Thinking of Moderating a Twitter Chat?

This Blog has been co-authored by Dawn Telfer and myself:

We have been co-moderating #fslchat – a chat for Core French and French Immersion teachers for just under a year.  We have learned a lot about leadership and running a chat and we wanted to share some of what we have learned (often through mistakes).

1. Who is your audience?

We did a lot of talking and planning before beginning.  First, we asked around, contacting FSL leaders such as Sylvia Duckworth or Colleen Lee-Hayes (who moderates #langchat) to find out what chats already existed.  We participated in #langchat actually before creating anything of our own.  We had a lot of deep conversations about what need our chat might fill, who our audience would be and topics we would like to address.

2. Think About Your Timing…

We planned our first few chats poorly timing wise.  In our first few weeks, we were competing with the Superbowl, The Walking Dead premiere and Hollywood awards shows.  At first, it was just Dawn and I plus a couple of people.  We felt it was embarrassing at first, but we were determined to get it going.  We had a lot of anxiety, hoping week to week that people would show up.  We polled people to find out what night of the week best worked for them using Google Forms.  But the time had to work for us too.  We hold it on Sunday nights because it helps to energize us for the week ahead and our kids are in bed!

3. It’s not about you.

It’s about building community.  Although we created the #fslchat hashtag, we don’t really feel that it belongs to “us” anymore. We feel like it belongs to everyone who uses it.  People use it to share French ideas, resources and asking questions through the week – beyond our chat time.  We’re more proud of that than anything else.  People are not just there to connect with us- there are lots of great examples of leadership and expertise beyond ours!  We welcome guest moderators or even people that want to take over the chat entirely here and there.  Most of the topics we come up with are suggested by regular #fslchat participants.

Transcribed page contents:
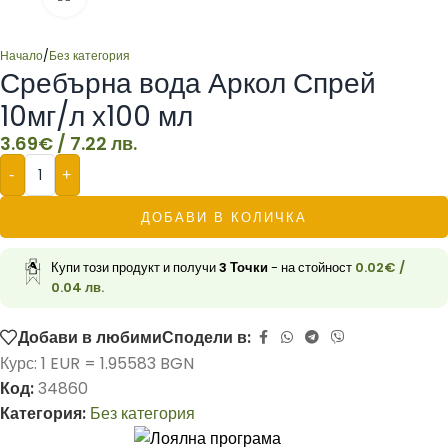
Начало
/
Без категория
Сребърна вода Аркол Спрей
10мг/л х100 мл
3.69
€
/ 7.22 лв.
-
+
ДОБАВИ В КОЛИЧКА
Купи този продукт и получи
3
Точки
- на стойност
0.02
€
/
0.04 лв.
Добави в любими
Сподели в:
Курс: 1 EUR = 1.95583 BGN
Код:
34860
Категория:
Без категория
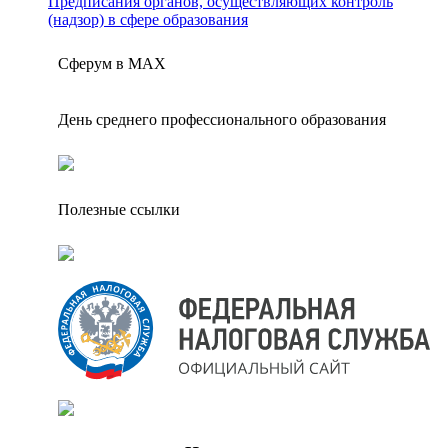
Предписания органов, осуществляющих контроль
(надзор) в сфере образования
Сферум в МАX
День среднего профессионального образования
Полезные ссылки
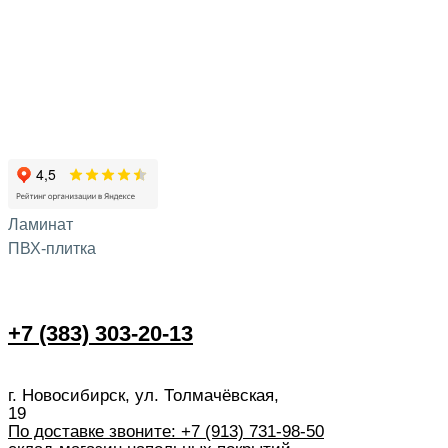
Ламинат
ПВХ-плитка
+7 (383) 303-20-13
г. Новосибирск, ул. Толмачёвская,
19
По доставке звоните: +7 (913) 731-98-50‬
* * *
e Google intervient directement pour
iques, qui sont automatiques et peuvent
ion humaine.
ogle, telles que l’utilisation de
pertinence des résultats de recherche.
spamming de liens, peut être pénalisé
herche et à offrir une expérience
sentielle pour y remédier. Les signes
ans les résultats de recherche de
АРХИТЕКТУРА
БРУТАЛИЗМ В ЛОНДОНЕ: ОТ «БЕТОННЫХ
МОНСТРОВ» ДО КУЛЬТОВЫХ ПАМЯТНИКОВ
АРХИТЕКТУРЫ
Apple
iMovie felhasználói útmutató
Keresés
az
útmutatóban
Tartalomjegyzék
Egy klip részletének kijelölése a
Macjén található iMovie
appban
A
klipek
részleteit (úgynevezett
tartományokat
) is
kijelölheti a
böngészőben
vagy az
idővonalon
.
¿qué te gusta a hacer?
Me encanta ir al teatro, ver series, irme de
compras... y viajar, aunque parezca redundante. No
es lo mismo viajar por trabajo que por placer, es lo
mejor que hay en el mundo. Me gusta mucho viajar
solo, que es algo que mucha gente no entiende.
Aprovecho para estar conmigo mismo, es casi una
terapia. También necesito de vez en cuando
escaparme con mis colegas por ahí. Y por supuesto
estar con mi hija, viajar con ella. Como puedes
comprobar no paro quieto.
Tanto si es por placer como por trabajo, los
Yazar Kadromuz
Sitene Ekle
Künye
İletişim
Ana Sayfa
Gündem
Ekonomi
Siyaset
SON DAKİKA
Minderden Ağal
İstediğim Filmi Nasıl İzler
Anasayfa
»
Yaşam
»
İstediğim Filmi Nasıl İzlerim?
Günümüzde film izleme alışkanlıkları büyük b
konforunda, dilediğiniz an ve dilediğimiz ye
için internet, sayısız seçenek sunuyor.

» **WHAT YOU NEED TO DO**
Render this sentence from the post on moderating a Twitter chat in French: "We participated in #langchat actually before creating anything of our own."

» **ANSWER SPACE**
En fait, nous avons participé à #langchat avant de créer quoi que ce soit de notre côté.